New research by experts at the Centre for Economic Performance at the London School of Economics (LSE), King’s College London and the Institute for Fiscal Studies has modelled the economic and fiscal consequences of Brexit.
They estimate that the Brexit deal negotiated by the Prime Minister could reduce UK GDP per capita ten years after Brexit by between 1.9% and 5.5%, compared to remaining in the EU. The cost to the public finances would be between 0.4% and 1.8% of GDP over the same period. The corresponding figures for a no deal Brexit would be 1% to 3.1%.
The report, The economic consequences of the Brexit deal, published by the academic think tank The UK in a Changing Europe, examines the economic impact of the Withdrawal Agreement and Political Declaration agreed between the UK government and the European Commission.
The report considers three scenarios: remaining in the EU (the ‘baseline’), the deal, and no deal—that is, a situation in which there is no agreement between the UK and the EU and hence, in the long term, we trade with the EU as a third country with no free trade agreement.
The economic modelling in the report covers trade and migration. For trade, researchers at LSE’s Centre for Economic Performance used a state-of-the-art model of global trade. They assumed that the deal means that the UK remains in a customs union with the EU, but leaves the single market (as per the backstop arrangement), and regulatory barriers to both goods and services trade increase as a result. Under a no deal scenario, such barriers would be considerably higher.
For immigration, the deal (or even no deal) means an end to free movement. Professor Jonathan Portes from King’s College London produced illustrative estimates of the impact on both skilled and unskilled immigration, from both within and outside the EU.
Taken together, the estimates imply that no deal would, in the long term (ignoring the impacts of short-term disruption), lead to a reduction in UK GDP per capita, compared to the ‘baseline’ of remaining an EU member, of 3.5% to 8.7%—the large range reflecting the very substantial uncertainties involved. The negative impact of the proposed deal would be smaller, but still substantial, amounting to between 1.9% and 5.5% of GDP per capita.
Such a large economic impact would also have major implications for the public finances. These would far outweigh any gains resulting from reduced EU contributions. The Institute for Fiscal Studies has estimated that if the impacts on GDP were as estimated above, then in a no deal scenario the cost to the public finances would be between 1% and 3.1% of GDP, and between 0.4% and 1.8% if the deal was implemented. This is even after taking account of the long-term saving on the UK’s net EU contributions of 0.4% of GDP.

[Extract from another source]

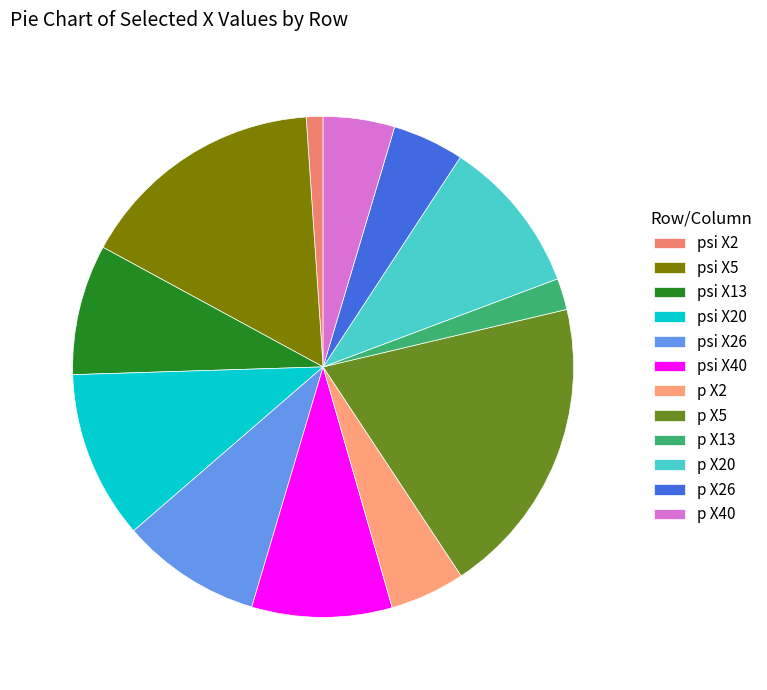

How many segments does this pie chart have?

12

These results, for both economic and fiscal impacts, are summarised in the table below. The listed GDP per capita impacts sum the effects of both reduced trade and lower migration.
|GDP per capita (%)
|Fiscal impact (% of GDP)
|No productivity assumption
|With productivity assumption
Professor Anand Menon, director The UK in a Changing Europe, said: “In all the sound and fury over the politics of Brexit, the economic implications have been somewhat lost from sight. Obviously, this kind of economic modelling needs to be treated with appropriate caution. However, our estimates provide a clear indication of the broad scale of the impact of the deal negotiated by the Prime Minister.”
Professor Jonathan Portes, senior fellow The UK in a Changing Europe, said: “The Brexit deal would leave us in a customs union with the EU for the indefinite future – but it is a long way from frictionless trade.

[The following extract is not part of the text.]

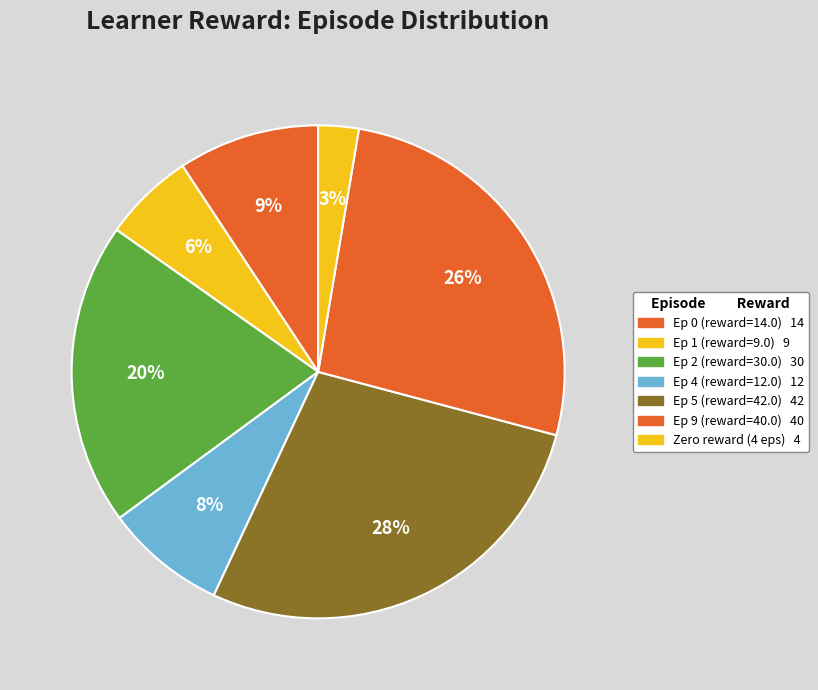

How many segments does this pie chart have?

7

The additional trade barriers, combined with reductions in both skilled and unskilled migration from the ending of free movement, would leave the UK economy significantly smaller than it would otherwise have been over the medium to long term. That in turn would mean higher taxes or public spending.”
These results are subject to a high degree of uncertainty, relating both to the inherent difficulties in economic modelling, and to the vague and aspirational nature of the Political Declaration on the future relationship, which mean that some key elements are still to be determined.
The report therefore makes a number of assumptions, some of them subjective, which are set out clearly and transparently. It also analyses the impact of changes in trade and migration both holding productivity constant and allowing for productivity to adjust following Brexit.
To estimate the implications for the government finances, the report assumes that a 1% fall in GDP per capita reduces government revenue by 0.4% of GDP. The conclusions of the report are consistent with both economic theory and the empirical literature.
The report does not model the short-term disruption resulting from no deal, which was the subject of an earlier UK in a Changing Europe report, Cost of No Deal Revisited.
The UK in a Changing Europe, and the authors of this report, do not take any position of which of the three scenarios is preferable, recognising that there are many other considerations than simply economic ones. Nevertheless, it is important that Parliament, and the country as a whole, take decisions on the basis of the best available evidence.